この記事では、
- 有効求人倍率の意味と見方
- 有効求人倍率からみる「転職のしやすさ」と「人手不足の職種」
について紹介しています。
有効求人倍率は、厚生労働省が毎月発表している「雇用状況を表す1つの指標」で、労働市場の傾向(人手不足や仕事不足)を把握するのに非常に役立ちます。
転職を考えているなら、ぜひ、チェックしてみてください。
有効求人倍率とは、労働市場の「需給バランス」を表している
有効求人倍率とは、次の計算で算出されます。
有効求人数 ÷ 有効求職者数 = 有効求人倍率
【用語説明】
- 有効求人数:ハローワークにおける求人数(仕事の数)
- 有効求職者数:ハローワークにおける求職者数(仕事を探す人の数)
つまり、有効求人倍率とは、ハローワーク(公共職業安定所)で仕事を探す人1人に対し、何人分の求人(仕事)があるかを表している指標です。
——
* [指示]:
本文にある次の一文を英語に訳してください。「つまり、有効求人倍率とは、ハローワーク(公共職業安定所)で仕事を探す人1人に対し、何人分の求人(仕事)があるかを表している指標です。」 本文の内容だけに基づいて答えてください。
——
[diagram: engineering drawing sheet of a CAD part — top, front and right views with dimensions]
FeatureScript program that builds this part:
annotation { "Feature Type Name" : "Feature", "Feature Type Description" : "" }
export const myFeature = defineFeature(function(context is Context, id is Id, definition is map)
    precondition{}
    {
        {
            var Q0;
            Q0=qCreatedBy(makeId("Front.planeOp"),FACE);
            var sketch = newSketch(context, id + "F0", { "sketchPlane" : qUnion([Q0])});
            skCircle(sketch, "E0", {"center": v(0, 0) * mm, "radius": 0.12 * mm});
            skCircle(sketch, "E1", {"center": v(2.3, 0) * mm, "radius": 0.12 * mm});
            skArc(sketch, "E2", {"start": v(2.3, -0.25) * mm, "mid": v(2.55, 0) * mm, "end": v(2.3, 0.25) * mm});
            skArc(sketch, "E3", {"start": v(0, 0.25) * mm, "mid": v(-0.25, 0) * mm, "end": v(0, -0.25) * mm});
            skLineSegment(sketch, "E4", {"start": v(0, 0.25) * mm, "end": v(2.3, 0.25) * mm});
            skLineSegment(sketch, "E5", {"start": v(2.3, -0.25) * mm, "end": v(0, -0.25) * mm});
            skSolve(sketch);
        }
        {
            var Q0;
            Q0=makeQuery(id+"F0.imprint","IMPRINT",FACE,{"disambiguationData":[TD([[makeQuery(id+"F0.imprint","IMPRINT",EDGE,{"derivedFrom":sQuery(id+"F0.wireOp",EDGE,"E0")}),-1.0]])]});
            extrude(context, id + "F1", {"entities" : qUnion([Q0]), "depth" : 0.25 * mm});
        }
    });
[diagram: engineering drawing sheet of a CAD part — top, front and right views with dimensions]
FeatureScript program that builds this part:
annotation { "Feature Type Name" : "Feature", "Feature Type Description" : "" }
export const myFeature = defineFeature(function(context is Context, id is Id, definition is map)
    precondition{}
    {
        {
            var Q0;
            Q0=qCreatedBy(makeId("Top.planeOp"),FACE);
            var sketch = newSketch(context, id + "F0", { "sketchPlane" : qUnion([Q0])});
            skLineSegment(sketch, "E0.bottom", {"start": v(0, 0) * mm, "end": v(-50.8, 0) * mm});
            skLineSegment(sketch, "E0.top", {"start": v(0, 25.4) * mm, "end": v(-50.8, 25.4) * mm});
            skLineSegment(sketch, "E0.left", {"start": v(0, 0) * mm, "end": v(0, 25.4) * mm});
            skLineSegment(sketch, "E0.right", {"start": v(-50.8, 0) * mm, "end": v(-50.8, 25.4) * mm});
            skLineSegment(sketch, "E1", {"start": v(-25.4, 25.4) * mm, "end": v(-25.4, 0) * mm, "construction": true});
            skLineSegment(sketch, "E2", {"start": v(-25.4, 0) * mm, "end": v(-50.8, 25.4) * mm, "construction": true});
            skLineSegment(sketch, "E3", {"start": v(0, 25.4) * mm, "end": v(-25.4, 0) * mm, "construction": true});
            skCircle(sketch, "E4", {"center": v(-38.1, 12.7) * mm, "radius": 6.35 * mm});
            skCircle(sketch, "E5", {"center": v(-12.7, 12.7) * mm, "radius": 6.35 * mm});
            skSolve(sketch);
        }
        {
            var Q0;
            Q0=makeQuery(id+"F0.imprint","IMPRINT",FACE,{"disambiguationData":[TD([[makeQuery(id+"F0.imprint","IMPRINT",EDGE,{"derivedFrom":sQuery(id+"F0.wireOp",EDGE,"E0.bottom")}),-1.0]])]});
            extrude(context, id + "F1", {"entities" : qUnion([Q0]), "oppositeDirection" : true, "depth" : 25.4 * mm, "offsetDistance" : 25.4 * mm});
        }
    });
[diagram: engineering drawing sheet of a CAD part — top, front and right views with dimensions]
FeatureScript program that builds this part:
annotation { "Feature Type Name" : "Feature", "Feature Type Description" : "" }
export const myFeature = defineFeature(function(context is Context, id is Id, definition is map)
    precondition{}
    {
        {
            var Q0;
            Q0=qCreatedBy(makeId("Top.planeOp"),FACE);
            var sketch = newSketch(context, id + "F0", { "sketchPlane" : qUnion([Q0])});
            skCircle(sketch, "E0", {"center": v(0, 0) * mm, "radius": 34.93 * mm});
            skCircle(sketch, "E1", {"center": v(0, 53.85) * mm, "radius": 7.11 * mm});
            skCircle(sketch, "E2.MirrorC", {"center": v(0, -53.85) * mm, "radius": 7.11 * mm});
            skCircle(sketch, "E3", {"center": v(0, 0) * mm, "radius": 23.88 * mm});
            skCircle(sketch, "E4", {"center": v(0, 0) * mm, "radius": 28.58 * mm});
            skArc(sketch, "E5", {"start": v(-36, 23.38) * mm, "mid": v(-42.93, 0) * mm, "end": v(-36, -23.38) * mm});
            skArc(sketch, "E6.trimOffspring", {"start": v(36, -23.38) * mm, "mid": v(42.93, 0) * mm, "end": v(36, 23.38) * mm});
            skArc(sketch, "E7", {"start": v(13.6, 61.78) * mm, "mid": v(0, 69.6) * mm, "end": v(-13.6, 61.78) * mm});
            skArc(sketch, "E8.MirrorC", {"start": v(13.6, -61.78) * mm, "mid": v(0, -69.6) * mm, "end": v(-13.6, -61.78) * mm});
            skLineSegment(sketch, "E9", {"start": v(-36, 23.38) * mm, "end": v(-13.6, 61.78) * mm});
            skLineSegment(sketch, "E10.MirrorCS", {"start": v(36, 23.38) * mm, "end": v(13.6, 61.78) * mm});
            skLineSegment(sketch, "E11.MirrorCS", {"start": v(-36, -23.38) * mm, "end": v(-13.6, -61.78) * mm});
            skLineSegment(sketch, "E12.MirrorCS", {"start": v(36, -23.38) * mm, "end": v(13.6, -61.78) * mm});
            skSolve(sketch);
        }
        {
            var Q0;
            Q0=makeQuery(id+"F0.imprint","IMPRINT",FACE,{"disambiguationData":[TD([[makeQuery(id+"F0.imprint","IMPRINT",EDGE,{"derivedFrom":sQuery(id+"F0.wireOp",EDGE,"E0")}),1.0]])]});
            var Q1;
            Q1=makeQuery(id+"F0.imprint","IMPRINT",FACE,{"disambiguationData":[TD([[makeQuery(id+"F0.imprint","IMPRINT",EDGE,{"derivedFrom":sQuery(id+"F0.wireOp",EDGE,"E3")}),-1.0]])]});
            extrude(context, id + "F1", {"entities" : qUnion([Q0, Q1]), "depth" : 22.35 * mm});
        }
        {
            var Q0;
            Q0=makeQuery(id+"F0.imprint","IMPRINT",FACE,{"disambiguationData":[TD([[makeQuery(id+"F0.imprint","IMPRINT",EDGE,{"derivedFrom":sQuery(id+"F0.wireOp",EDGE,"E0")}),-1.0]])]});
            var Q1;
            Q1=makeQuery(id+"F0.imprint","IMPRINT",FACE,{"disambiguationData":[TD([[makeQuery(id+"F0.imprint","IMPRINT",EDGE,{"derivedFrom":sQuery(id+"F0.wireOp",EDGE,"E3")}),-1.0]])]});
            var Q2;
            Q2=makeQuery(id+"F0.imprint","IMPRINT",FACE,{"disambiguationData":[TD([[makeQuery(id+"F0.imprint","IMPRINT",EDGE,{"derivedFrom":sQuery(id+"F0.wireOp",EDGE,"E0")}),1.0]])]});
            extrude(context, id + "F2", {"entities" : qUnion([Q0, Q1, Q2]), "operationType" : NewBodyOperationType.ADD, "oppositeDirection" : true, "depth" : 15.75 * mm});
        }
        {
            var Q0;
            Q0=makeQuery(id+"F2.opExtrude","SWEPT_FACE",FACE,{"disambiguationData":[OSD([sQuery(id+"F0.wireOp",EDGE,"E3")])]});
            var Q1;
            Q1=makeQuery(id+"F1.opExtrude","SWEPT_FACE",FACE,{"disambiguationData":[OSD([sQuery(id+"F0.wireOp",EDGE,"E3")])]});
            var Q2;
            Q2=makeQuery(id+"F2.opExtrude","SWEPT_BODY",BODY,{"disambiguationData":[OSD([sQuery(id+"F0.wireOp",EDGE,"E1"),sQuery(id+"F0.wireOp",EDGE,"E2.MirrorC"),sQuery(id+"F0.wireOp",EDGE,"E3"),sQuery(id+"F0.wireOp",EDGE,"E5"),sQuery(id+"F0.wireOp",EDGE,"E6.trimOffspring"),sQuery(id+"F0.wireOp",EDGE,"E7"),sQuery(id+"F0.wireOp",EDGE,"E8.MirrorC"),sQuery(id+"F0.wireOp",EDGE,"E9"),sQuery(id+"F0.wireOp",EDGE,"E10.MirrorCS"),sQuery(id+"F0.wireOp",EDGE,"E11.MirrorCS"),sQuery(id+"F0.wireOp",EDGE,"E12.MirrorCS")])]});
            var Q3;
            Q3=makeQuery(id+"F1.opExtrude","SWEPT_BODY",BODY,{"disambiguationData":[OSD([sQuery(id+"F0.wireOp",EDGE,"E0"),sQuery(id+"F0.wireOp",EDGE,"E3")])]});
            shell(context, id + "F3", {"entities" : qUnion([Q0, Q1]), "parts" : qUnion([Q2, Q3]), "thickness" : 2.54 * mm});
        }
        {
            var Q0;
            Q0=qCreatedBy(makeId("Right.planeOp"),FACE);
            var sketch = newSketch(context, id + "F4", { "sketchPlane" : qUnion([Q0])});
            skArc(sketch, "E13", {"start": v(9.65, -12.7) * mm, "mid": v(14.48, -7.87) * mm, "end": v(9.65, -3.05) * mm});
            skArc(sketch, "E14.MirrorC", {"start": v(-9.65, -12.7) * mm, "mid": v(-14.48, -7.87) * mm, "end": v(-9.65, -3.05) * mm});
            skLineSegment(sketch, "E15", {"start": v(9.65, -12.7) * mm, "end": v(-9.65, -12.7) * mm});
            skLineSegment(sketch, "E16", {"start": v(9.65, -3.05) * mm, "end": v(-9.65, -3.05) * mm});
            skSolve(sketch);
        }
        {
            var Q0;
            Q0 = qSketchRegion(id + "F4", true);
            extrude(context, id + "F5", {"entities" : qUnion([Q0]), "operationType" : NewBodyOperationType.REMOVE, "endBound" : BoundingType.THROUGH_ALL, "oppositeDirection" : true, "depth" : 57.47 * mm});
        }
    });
——
* [回答]:
In other words, the active job openings-to-applicants ratio is an indicator that shows how many job openings (jobs) there are for each person looking for work at Hello Work (a public employment security office).